The West and the United States are slowly waking to a new, cold realization that Putin is not someone you can deal with, as many in Berlin, Paris, London, and Washington wrongly believed. Russia’s strategic goals differ irrevocably from those of the West. But the U.S. and European leaders bear the burden of guilt by claiming they did all they could to prevent another invasion. They offered a necessary response but fell victim to wishful thinking about the Kremlin’s ambitions in Ukraine and Russian President Vladimir Putin’s fundamental commitment to further his agenda.
To understand this and fully appreciate the significance of such behavior, one must follow the trajectory of Russian foreign policy since 2000 and Putin’s mentality and inner circle. Moscow has engaged in an unofficial hybrid war against the West, employing cyber-attacks, information manipulation, political interference, electronic warfare, and other methodologies.
Weakness in the failing of American identity
The Russian attack is shocking, but it ought not to be altogether surprising to anyone who has been paying attention. In the last few decades, the West has been weakened by being dragged into identity wars. Vladimir Putin saw this as a weakness, criticizing the West for its culture wars and destructive identity politics. He observed the division across religious freedom, LGTB rights, race, gender, and class. No surprise there. Moral decay, cultural suicide, and political disunity have opened Putin’s doors to take advantage.
Historically American national identity has been characterized by the heritage of Western civilization and politically by the principles of the American Creed: liberty, democracy, individualism, equality before the law, and constitutionalism.

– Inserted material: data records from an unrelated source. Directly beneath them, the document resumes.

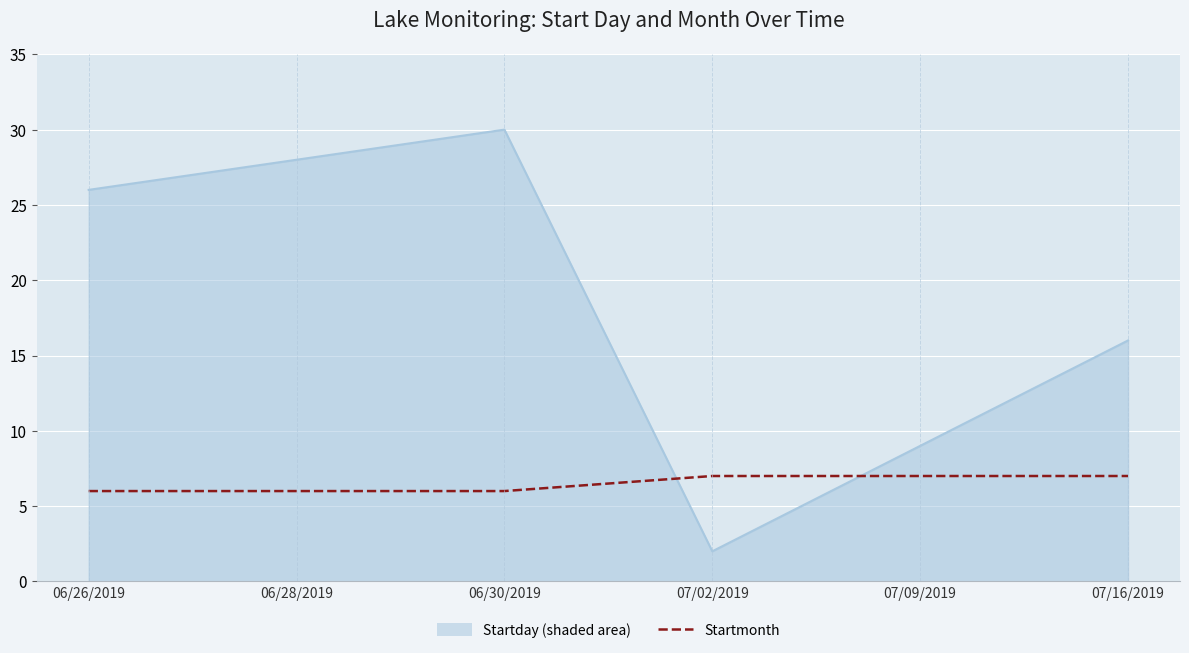

At which category is the sum across all series the highest?

06/30/2019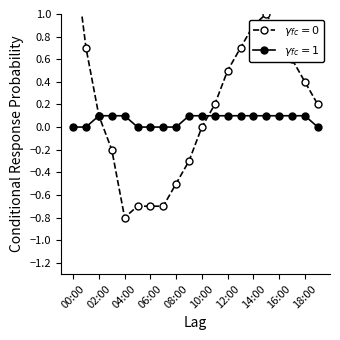

What is the spread (max minus min) of values at 06:00?

0.7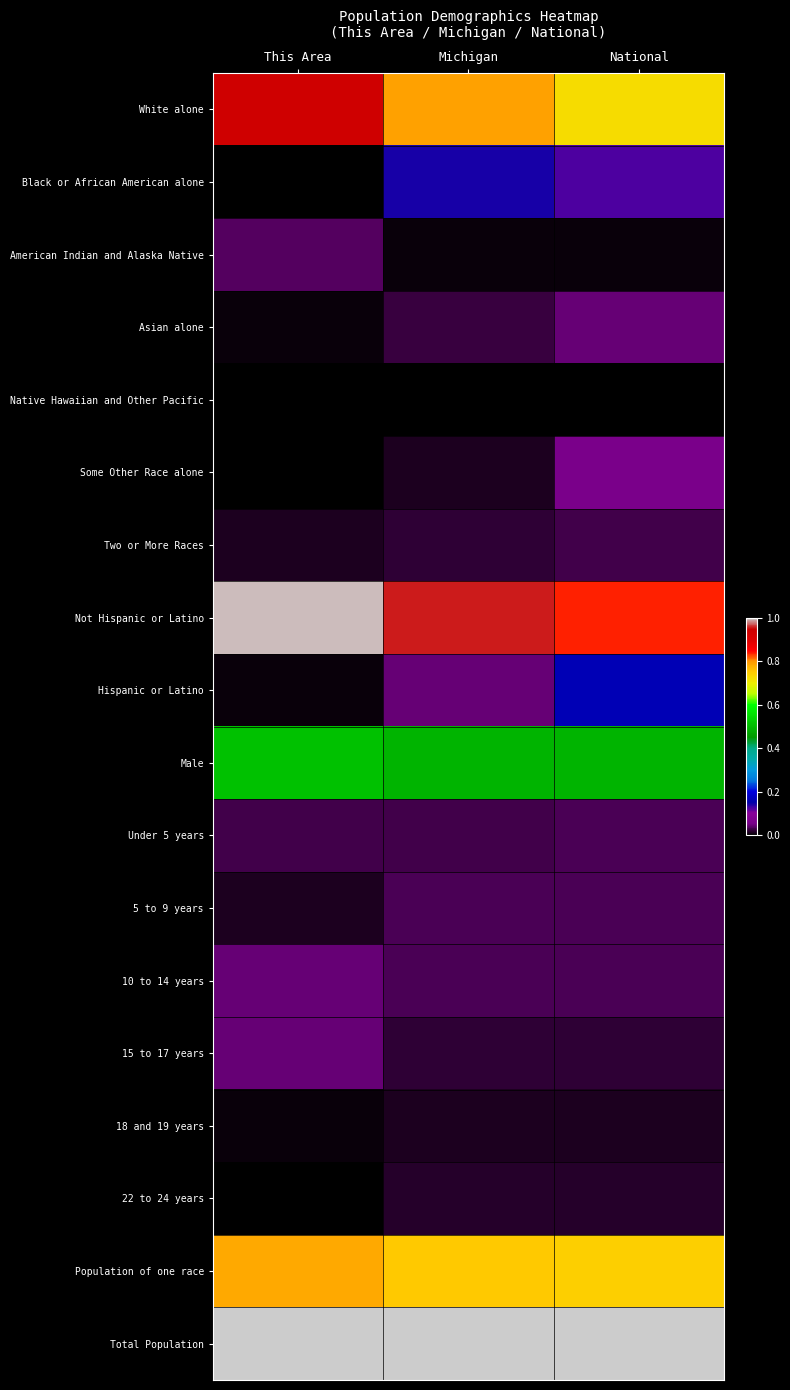

Which series changed the most between Michigan and National?

Not Hispanic or Latino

Things have changed in the late twentieth century. American identity has come under sustained onslaught from a small but influential number of intellectuals. Under the banner of multiculturalism, scholars have criticized the identification of the United States with Western civilization. They reject the existence of American culture and promote racial, ethnic, and subnational cultural identities. Arthur M. Schlesinger, Jr., an American historian social critic, said that the multiculturalists are “often ethnocentric separatists who see little in the Western heritage other than Western crimes.” He goes on to say that the current “mood is one of divesting Americans of the sinful European inheritance and seeking redemptive infusions from non-Western cultures.”
Change
However, as quickly as Putin invaded Ukraine, that is how fast things began to change. The previous response to Putin’s misbehavior was “Deep concern,” now replaced by the idea of “real action.” Less than a week into the infiltration, the EU announced harsh sanctions on Russian banks, companies, and individuals. Several individual European states are sending weapons and applying their sanctions.
Europeans have also abruptly stopped some of their doubts about Ukraine’s membership in their institutions. And now, though grossly late, the parliamentarians from across the continent voted to accept Zelenskyy’s application for EU membership.
As European leaders vow to punish Russia for launching this conflict on their continent, what happens now?
This is enormously significant, and it is not an understatement to say the world has changed overnight. And no matter how the war ends — and many scenarios are still imaginable — we already live in a realm with fewer illusions.
Thank you for reading and sticking with me to the end.